LiIon safety in a nutshell
do not drain the battery/cell below 2.5 volts. IF this happens, there is a risk that during recharge the battery will overheat and explode. (IF the overdischarge created electrical reversal inside the cell)

LiIon types
ICR cells require protection..
IMR and INR are safer chemistries, and are often unprotected.

Lights designed for high output, call for high drain cells, and those are unprotected. Anduril lights tend to have built in LVP (LowVoltageProtection)

If the IMR/INR cells are used in a light with built in low voltage cutoff.. then all is well for the battery.

separate from issues related to overdischarge, lets consider heat

Anduril lights are capable of high brightness and high heat. They should therefore only and always, be carried locked out.

It is bad for the battery to overheat, so, never tailstand the light on high output levels. Instead, always hold the light in hand, when using hot outputs, and turn the light off, before it gets too hot to hold.

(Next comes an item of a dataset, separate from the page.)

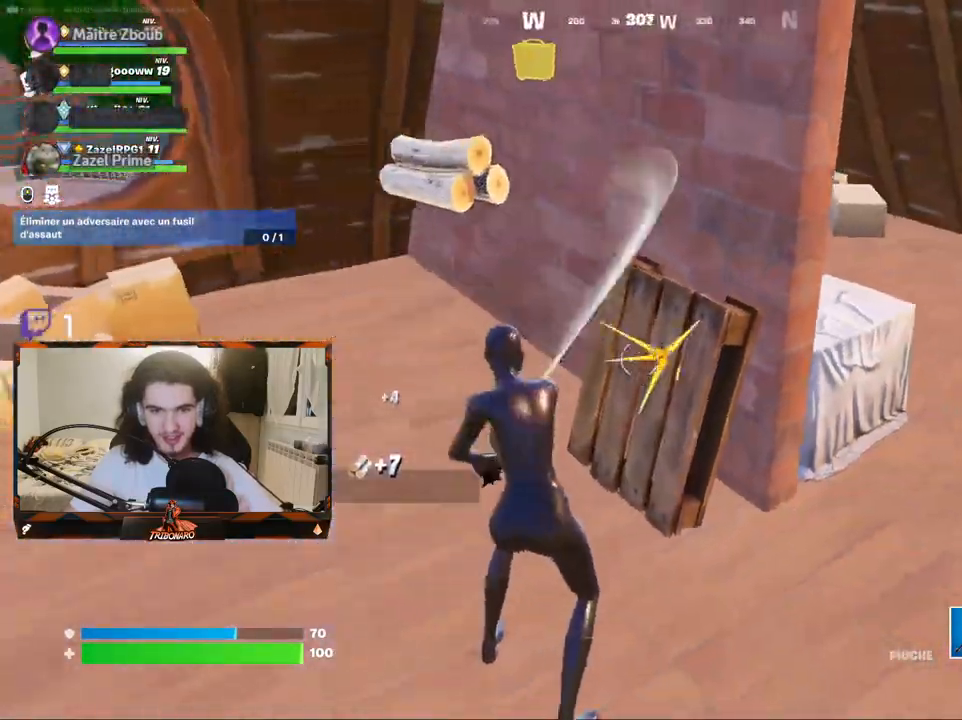
{"keys": [], "mouse": [], "mouse_move": "still", "events": [[500, "mouse_left", "up"]]}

There are also thermal regulation features in Anduril, that let you set the step down temperature, lower.. And it is possible to set the ceiling output, to a low enough level not to burn delicate parts. Anduril also lets you select the startup brightness.. it can be set low enough not to burn holes in stuff.

just for illustration.. what not to do
1. Set the light up to come on at turbo, disable thermal stepdown, and drop the light in your pocket, unlocked…

2. When using the light on Turbo, when it steps down, turn it off and back on, over and over again. Wear Gloves, and just hold the end of the tail, where it is coolest. Thereby defeating the thermal stepdown and creating a dangerous overheating condition.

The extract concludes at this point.